“You can’t leave Australia without eating a steak” said Andrew.
Which was true. By then I had eaten Korean, two grand Chinese dinners (including a spot of tenderloin), Greek, Vietnamese, Mexican, Irish ... but no good old Aussie steak.
This was rather ironical given that my first food association with Australia was reading about how Imran Khan tucked into a big steak in the Indo Pak World Championship Cup final in 1984. I read this in Sunil Gavaskar’s book ‘One Day Wonders’.
So my plan for my last night at Sydney and at Australia was made. The Meat and Wine Company. The name said it all. Ranjit had recommended it. It was on the list Rushina sourced for me. Andrew veto’d in favour too.
I set off for dinner from Milson’s Point opposite my hotel to Town Hall Station. The local trains at Sydney have three levels which add to the capacity. I stopped at an Asian grocery store at the Town Hall Station to buy the Thai Sriracha sauce. Bourdain referred to himself in a blog post as a “Whore to the Orient”. You could say that the same about me too. All my senses began to dance in joy as the aromas of the Orient titillated me. It was hard to drag myself away. And this was just a grocery store! Nothing turns me on like the culinary traditions of the Far East.
I set off on a long walk from Town Hall to Darling Harbour where the Meat & Wine Company is located. The roads were empty and reminded me of our last magical night at Zurich. The problem is that there are no corner paan-wallahs in these countries but I luckily had passers by who helped.
Finally reached the Meat & Wine Company which was located near the Imax by the Harbour. A short wait to be seated, one of the plushest places of my trip and then a rather long wait for my order to be taken.

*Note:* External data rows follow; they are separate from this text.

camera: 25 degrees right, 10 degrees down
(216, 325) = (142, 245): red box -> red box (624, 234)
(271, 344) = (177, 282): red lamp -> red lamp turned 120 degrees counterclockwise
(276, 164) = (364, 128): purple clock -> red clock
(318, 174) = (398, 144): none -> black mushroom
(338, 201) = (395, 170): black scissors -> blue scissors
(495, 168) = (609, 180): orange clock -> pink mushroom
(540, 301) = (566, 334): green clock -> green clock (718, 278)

I went for the best. K had given me some money to spend on good food. This place seemed special enough to spend that. I went for a Wagyu steak. The most expensive around. Seasoned longer than others apparently. Andrew had mentioned it too. A rump cut. Medium rare. You had the option of ordering a separate sauce. I went for the blue cheese and vodka sauce.

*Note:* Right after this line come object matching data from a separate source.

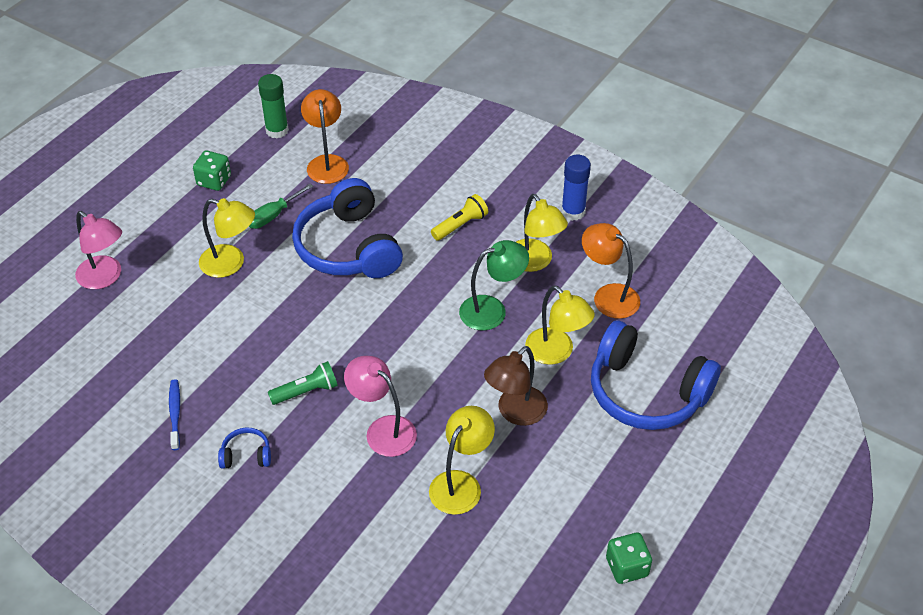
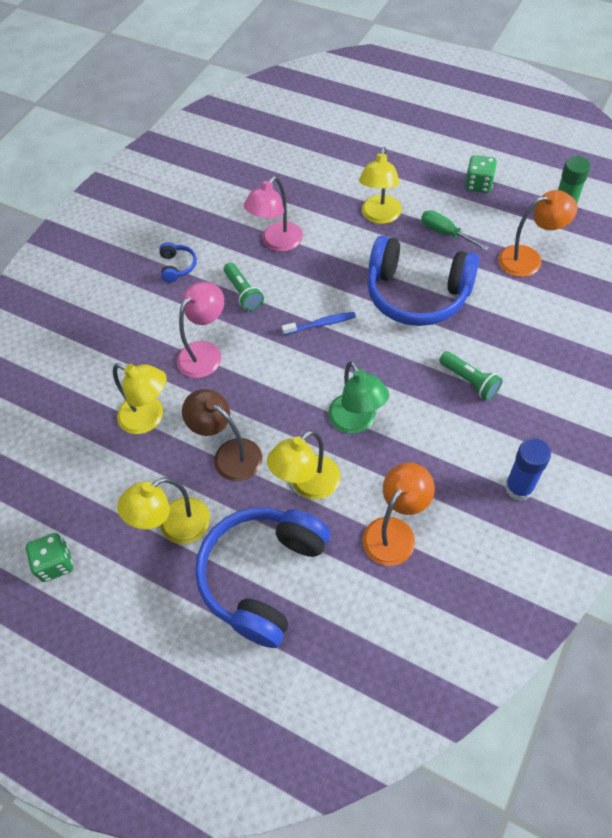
camera: 90 degrees right, 10 degrees up
(105, 278) = (349, 145): pink lamp -> pink lamp (277, 243)
(175, 414) = (215, 216): blue toothbrush -> blue toothbrush (320, 324)
(348, 247) = (417, 294): blue headphones -> blue headphones turned 135 degrees counterclockwise
(460, 225) = (470, 381): yellow flashlight -> green flashlight
(535, 262) = (431, 455): yellow lamp -> yellow lamp (175, 527)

The food arrived. It was blockbuster stuff. The meat screamed out to every sense of you and stirred your hormones in a manner which is rare. Your pulse shot up even as you looked at this erotic piece of juicy meat covered with nothing but the fish net like marks of the grill. I bit into the steak and gasped and moaned in pleasure. The meat collapsed with a crescendo in your mouth, juices squirting out, firm on the surface and yet so moist and wet inside. It was so wrong. So sinful. So warranted a trip to the confession box.
The meat didn’t really need a sauce but the vodka blue cheese sauce swished around like fine gossamer and lace brushing against your body... you felt so happy that you discreetly looked around to see if people were watching you.
I dipped the fries which came with the steak into the sauce. Bourdain often talks of the fries that they used to serve when he was at Les Halles, the restaurant. He claims that these were the best.
I would often wonder why a chef and a world traveller would wax eloquent over junk food. Well the fries at The Meat and Wine Company showed the heights that fries could scales. Slightly crisp on the skin with soft, plump, cuddly, chubby delights happily gurgling inside ... this was junk food getting seriously thoroughbred.
The steak won the battle of ‘Man versus Food’. I looked at the remainder wistfully but finishing 500g of pure meat was beyond me ...heavenly as it was.
The walk back from Darling Harbour to the Town Hall Station was pretty long and I lost my way in between. Still the walk past Australia's happy marriage between its past and the new is always a pleasure. Possibly the only thing that stood between some pretty serious meat and a cardiac arrest.
I was ready to pack my bags to go home. I had enjoyed every bite of Australia.